La LFP distingue trois grandes catégories pour les jeunes joueurs : apprentis et aspirants, stagiaires, et cursus élite.
Apprentis et Aspirants
Les salaires bruts mensuels débutent à 495 € pour les moins de 16 ans et progressent jusqu’à 707 € pour les moins de 18 ans en deuxième année. Comme le souligne la LFP, « ces montants sont révisés annuellement pour s’adapter aux évolutions économiques du secteur et aux négociations collectives ».
Cursus Élite
Les joueurs intégrés au cursus d’élite disposent d’une grille salariale distincte. Les rémunérations s’échelonnent de 1 680 euros mensuels bruts pour les moins de 17 ans jusqu’à 5 600 euros pour les moins de 23 ans sous contrat élite.
Joueurs Stagiaires
Les joueurs stagiaires bénéficient de rémunérations plus élevées. En contrat d’une ou deux saisons, ils perçoivent entre 1 061 euros (première année, moins de 19 ans) et 1 202 euros (deuxième année, moins de 20 ans).
Ce plancher salarial s’applique uniquement aux contrats professionnels. Le montant du salaire minimum varie en fonction du parcours de formation du joueur. Par exemple, un footballeur issu d’un contrat « élite » touche au moins 4 480 euros brut mensuels, tandis qu’un joueur passé par le cursus « stagiaire » peut percevoir jusqu’à 11 200 euros brut par mois.

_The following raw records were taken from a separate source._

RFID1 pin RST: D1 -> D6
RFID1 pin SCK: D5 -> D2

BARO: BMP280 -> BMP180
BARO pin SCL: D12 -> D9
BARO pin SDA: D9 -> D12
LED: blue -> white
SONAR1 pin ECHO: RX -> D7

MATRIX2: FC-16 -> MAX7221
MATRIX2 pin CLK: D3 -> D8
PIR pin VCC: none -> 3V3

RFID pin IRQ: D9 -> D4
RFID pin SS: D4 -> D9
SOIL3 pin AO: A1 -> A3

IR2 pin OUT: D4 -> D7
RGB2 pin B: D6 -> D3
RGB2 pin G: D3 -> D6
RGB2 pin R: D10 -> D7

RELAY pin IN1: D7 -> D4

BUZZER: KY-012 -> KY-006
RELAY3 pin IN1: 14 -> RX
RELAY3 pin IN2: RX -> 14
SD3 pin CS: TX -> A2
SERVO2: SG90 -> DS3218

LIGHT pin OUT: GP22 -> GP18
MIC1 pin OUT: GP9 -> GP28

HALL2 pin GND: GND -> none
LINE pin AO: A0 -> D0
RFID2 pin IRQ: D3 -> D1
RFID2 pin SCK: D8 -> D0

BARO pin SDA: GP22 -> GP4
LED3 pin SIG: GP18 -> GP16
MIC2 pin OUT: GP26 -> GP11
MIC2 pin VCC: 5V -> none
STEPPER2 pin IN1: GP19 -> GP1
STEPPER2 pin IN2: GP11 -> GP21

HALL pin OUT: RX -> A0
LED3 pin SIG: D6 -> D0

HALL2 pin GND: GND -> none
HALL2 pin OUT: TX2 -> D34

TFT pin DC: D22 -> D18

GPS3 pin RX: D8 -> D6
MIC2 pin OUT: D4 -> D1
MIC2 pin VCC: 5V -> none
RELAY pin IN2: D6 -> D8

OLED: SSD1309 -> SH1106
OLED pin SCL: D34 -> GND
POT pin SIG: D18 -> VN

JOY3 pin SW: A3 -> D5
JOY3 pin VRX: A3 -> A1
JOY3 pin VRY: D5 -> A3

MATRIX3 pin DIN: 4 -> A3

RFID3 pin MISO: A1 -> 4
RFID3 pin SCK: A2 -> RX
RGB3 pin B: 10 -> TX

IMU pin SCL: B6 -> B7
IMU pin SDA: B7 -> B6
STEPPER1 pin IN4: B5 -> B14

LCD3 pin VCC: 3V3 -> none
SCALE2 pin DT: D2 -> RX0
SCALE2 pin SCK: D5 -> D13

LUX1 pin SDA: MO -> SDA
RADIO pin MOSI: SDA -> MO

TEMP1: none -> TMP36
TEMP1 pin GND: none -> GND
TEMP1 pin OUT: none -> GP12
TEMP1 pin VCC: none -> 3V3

Les Primes: Un Complément de Revenu Essentiel
Même au salaire minimum, les footballeurs de Ligue 1 bénéficient de compléments sous forme de primes versées par leur club. Au-delà des salaires fixes, les joueurs perçoivent des primes obligatoires.
Une prime de présence est accordée à tout joueur inscrit sur la feuille de match d’une rencontre officielle, que ce soit en Ligue 1 ou en Coupe de France. Chaque joueur inscrit sur une feuille de match officiel reçoit une prime de présence minimale de 42 euros bruts. Chaque club fixe le sien pour toute la saison et il ne pourra en changer.
À cela s’ajoutent des primes de résultat, elles aussi encadrées : un match nul donne lieu à une prime minimale de 140 euros, et une victoire rapporte au moins 280 euros. Les primes de résultat s’élèvent à 140 euros bruts pour un match nul et 280 euros bruts pour une victoire. Un joueur ayant disputé l’intégralité du match touchera la même somme qu’un joueur entré en cours de partie.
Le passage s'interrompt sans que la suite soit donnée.